- Problem details -
The records below are to be restated word for word; their pictures are not.

- The data -
****
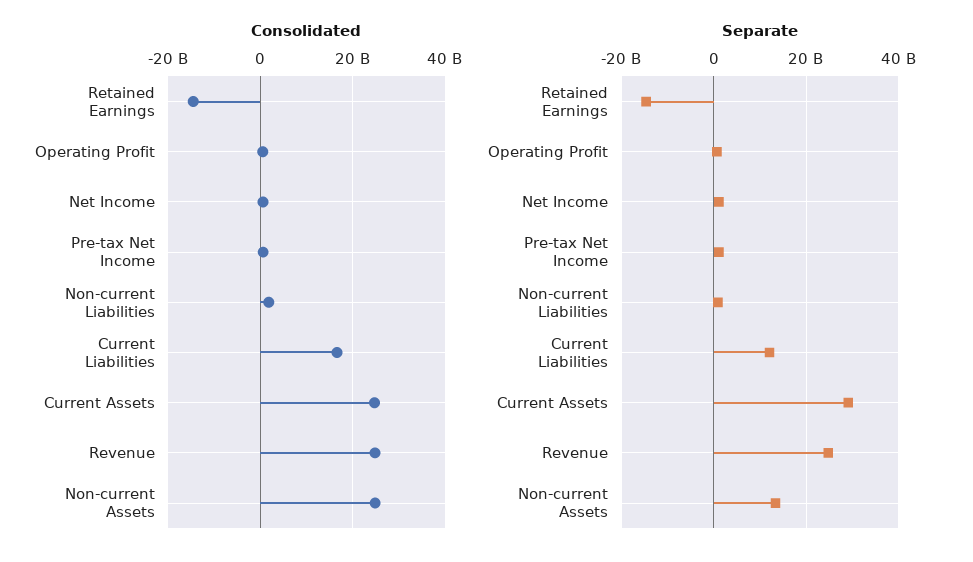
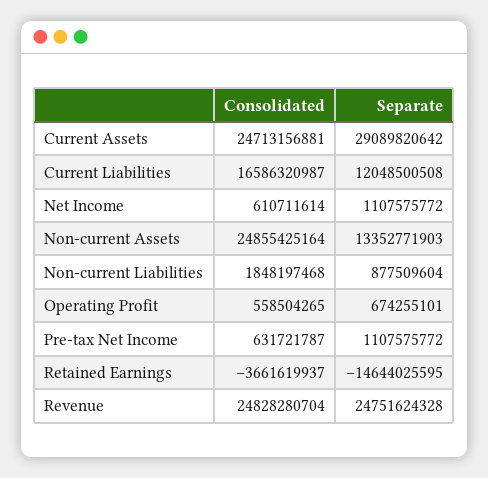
  {
    "Consolidated": {
-     "Retained Earnings": -14000000000,
+     "Retained Earnings": -3661619937,
      "Operating Profit": 558504265,
      "Net Income": 610711614,
      "Pre-tax Net Income": 631721787,
      "Non-current Liabilities": 1848197468,
      "Current Liabilities": 16586320987,
      "Current Assets": 24713156881,
      "Revenue": 24828280704,
      "Non-current Assets": 24855425164
    },
    "Separate": {
      "Retained Earnings": -14644025595,
      "Operating Profit": 674255101,
      "Net Income": 1107575772,
      "Pre-tax Net Income": 1107575772,
      "Non-current Liabilities": 877509604,
      "Current Liabilities": 12048500508,
      "Current Assets": 29089820642,
      "Revenue": 24751624328,
      "Non-current Assets": 13352771903
    }
  }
****
- Solution to this problem -
  {
    "Consolidated": {
-     "Retained Earnings": -14000000000,
+     "Retained Earnings": -3661619937,
      "Operating Profit": 558504265,
      "Net Income": 610711614,
      "Pre-tax Net Income": 631721787,
      "Non-current Liabilities": 1848197468,
      "Current Liabilities": 16586320987,
      "Current Assets": 24713156881,
      "Revenue": 24828280704,
      "Non-current Assets": 24855425164
    },
    "Separate": {
      "Retained Earnings": -14644025595,
      "Operating Profit": 674255101,
      "Net Income": 1107575772,
      "Pre-tax Net Income": 1107575772,
      "Non-current Liabilities": 877509604,
      "Current Liabilities": 12048500508,
      "Current Assets": 29089820642,
      "Revenue": 24751624328,
      "Non-current Assets": 13352771903
    }
  }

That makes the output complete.